PROBLEM REQUIREMENTS.
Your answer must hold only the lines below from the line containing "left elbow: (499, 394)" through the line containing "right back paw: (344, 480)", each reproduced exactly.

DATA.
◆ ◆ ◆ ◆ ◆ ◆ ◆

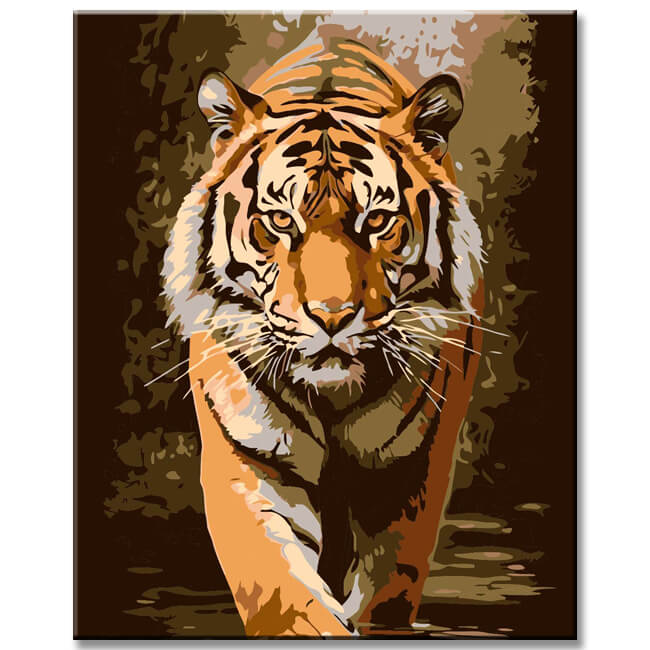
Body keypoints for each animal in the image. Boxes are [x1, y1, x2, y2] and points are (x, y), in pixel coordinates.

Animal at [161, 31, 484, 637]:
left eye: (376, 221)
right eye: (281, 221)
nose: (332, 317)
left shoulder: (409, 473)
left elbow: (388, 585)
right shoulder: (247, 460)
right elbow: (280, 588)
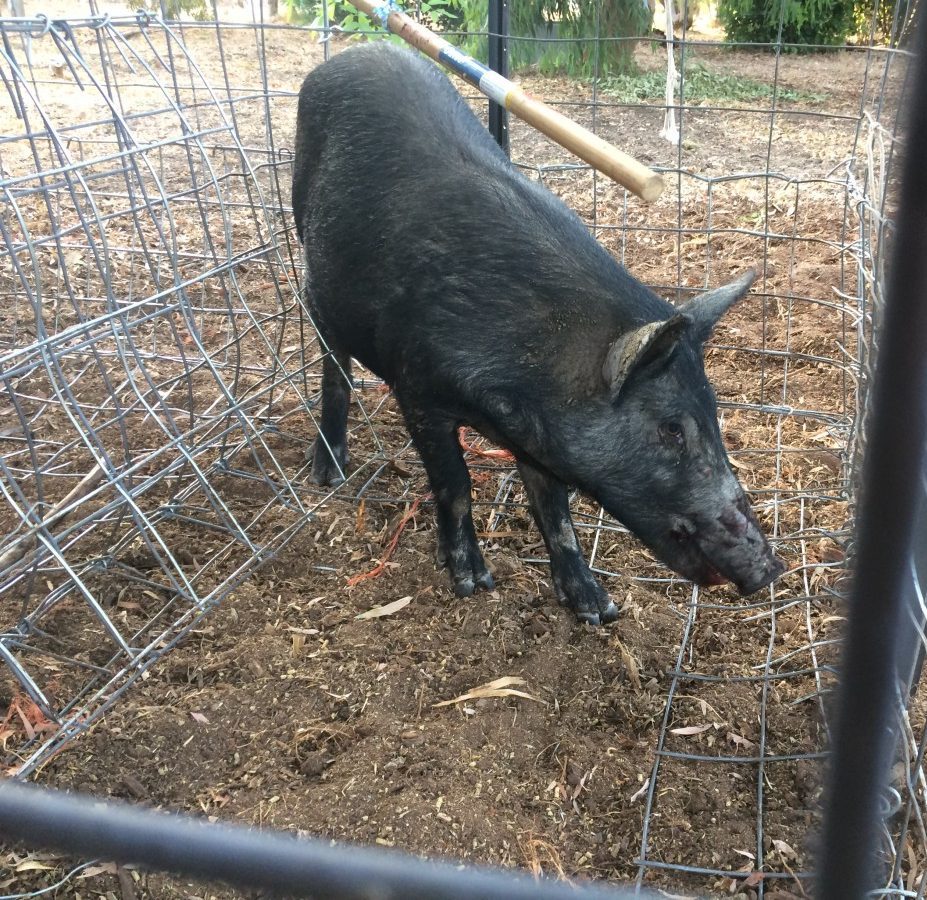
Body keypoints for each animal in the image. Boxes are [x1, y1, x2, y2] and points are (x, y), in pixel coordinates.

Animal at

◆ ◆ ◆ ◆ ◆ ◆ ◆

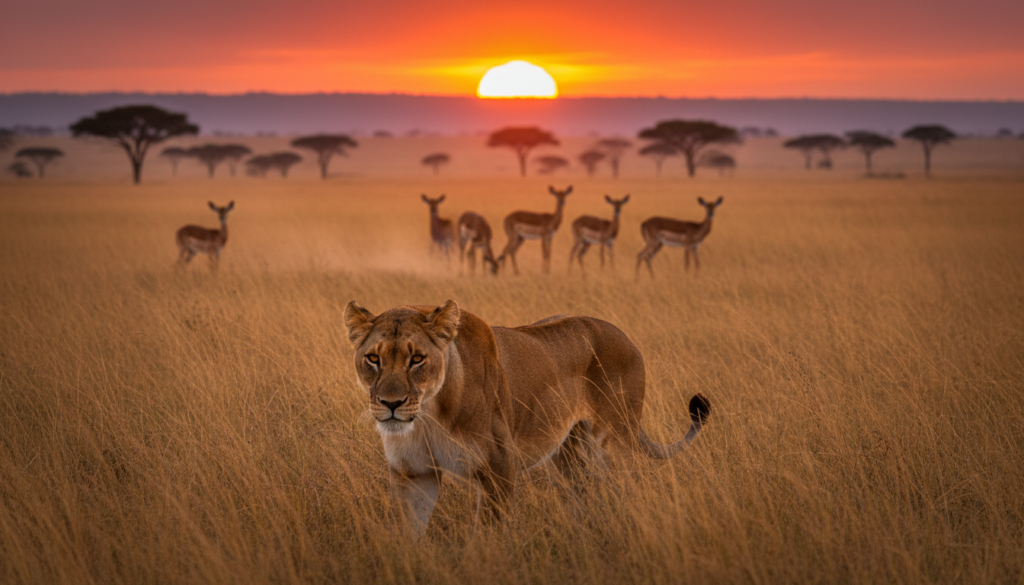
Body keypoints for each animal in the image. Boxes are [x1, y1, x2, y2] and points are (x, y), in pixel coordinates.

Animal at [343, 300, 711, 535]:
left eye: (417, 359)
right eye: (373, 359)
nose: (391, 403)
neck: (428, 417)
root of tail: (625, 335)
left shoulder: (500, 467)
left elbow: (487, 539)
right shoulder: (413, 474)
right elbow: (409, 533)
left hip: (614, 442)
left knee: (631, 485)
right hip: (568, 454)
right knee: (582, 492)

◆ ◆ ◆ ◆ ◆ ◆ ◆

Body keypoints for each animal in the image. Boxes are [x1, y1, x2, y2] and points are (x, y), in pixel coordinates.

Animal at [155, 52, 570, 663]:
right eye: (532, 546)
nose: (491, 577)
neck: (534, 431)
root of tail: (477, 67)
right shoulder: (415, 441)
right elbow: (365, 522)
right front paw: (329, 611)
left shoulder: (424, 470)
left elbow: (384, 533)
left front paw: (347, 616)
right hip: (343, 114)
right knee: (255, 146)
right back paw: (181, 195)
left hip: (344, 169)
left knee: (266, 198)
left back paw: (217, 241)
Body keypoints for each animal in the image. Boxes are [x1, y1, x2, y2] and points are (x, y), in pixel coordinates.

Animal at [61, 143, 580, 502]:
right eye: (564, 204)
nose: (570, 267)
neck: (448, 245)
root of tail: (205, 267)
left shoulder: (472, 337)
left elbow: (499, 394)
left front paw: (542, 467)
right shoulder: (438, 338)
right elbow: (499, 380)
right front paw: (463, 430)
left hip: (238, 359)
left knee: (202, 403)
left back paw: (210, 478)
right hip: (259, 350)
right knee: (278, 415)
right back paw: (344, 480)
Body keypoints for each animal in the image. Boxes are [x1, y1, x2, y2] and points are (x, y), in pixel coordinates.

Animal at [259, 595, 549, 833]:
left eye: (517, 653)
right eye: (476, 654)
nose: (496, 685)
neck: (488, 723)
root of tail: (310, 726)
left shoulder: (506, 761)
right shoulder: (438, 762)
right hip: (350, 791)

◆ ◆ ◆ ◆ ◆ ◆ ◆

ANSWER BOX.
left elbow: (499, 394)
left front paw: (542, 467)
right shoulder: (438, 338)
right elbow: (499, 380)
right front paw: (463, 430)
left hip: (238, 359)
left knee: (202, 403)
left back paw: (210, 478)
right hip: (259, 350)
right knee: (278, 415)
right back paw: (344, 480)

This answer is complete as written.